[Reading passage]

CRISPR-CAS9 gene editing complex from Streptococcus pyogenes.
CRISPR-CAS9 gene editing complex from Streptococcus pyogenes. The Cas9 nuclease protein uses a guide RNA sequence to cut DNA at a complementary site. Cas9 protein: teal/blue cartoon + sticks model; RNA: magenta cartoon + sticks model; RNA: lime green cartoon + sticks model.

Let’s say you want to learn how a particular DNA sequence variant affects different genes. You could painstakingly introduce the variant, and monitor its effect, gene by gene. How tedious. Alternatively, you could adapt a technique that has been used to assess genetic knockdowns genome wide. This technique is a library-based technique in which many RNAs are used to guide the DNA-snip-inducing Cas9 molecule to its gene targets.

To date, the technique has been used to introduce gene-inactivating snips, that is, snips that result in faulty DNA repair via nonhomologous end joining. In a new paper, however, the technique has been modified so that it can be used to introduce particular DNA sequences, or patches.

[/Reading passage]

## Exercise tasks
1 - Please summarize the CRISPR-Cas9 passage in two sentences.
2 - Answer these questions from the CRISPR-Cas9 passage:
(a) What organism is the gene editing complex from?
(b) What color shows the Cas9 protein?
(c) Through what process do gene-inactivating snips result in faulty DNA repair?
The entries that come next are from a separate source.

[Source data]

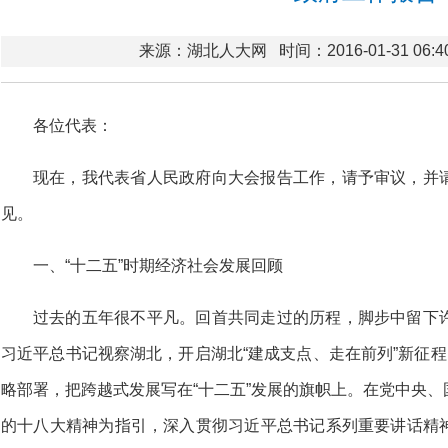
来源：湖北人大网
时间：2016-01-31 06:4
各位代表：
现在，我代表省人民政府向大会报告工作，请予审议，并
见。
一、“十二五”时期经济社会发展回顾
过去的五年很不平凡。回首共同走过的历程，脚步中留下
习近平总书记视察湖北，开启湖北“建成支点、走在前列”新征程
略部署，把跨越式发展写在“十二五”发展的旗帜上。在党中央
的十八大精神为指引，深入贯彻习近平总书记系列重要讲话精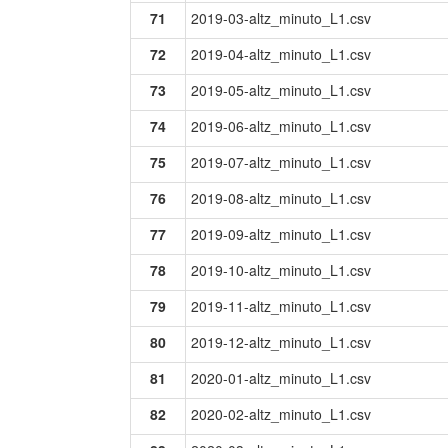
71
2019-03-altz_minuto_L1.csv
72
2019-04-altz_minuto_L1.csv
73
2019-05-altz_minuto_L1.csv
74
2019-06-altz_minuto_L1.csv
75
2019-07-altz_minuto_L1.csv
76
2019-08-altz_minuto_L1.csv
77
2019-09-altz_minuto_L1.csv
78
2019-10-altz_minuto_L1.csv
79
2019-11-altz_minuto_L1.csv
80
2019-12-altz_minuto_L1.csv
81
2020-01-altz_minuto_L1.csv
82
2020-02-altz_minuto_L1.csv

[/Source data]

## Responses to the tasks
1 - A library-based technique uses many guide RNAs to direct the DNA-snipping Cas9 molecule to its gene targets, offering an alternative to introducing a DNA sequence variant and monitoring its effect gene by gene. The technique has so far introduced gene-inactivating snips that cause faulty DNA repair through nonhomologous end joining, but a new paper modifies it to introduce particular DNA sequences, or patches.

2 -
(a) Streptococcus pyogenes
(b) Teal/blue
(c) Nonhomologous end joining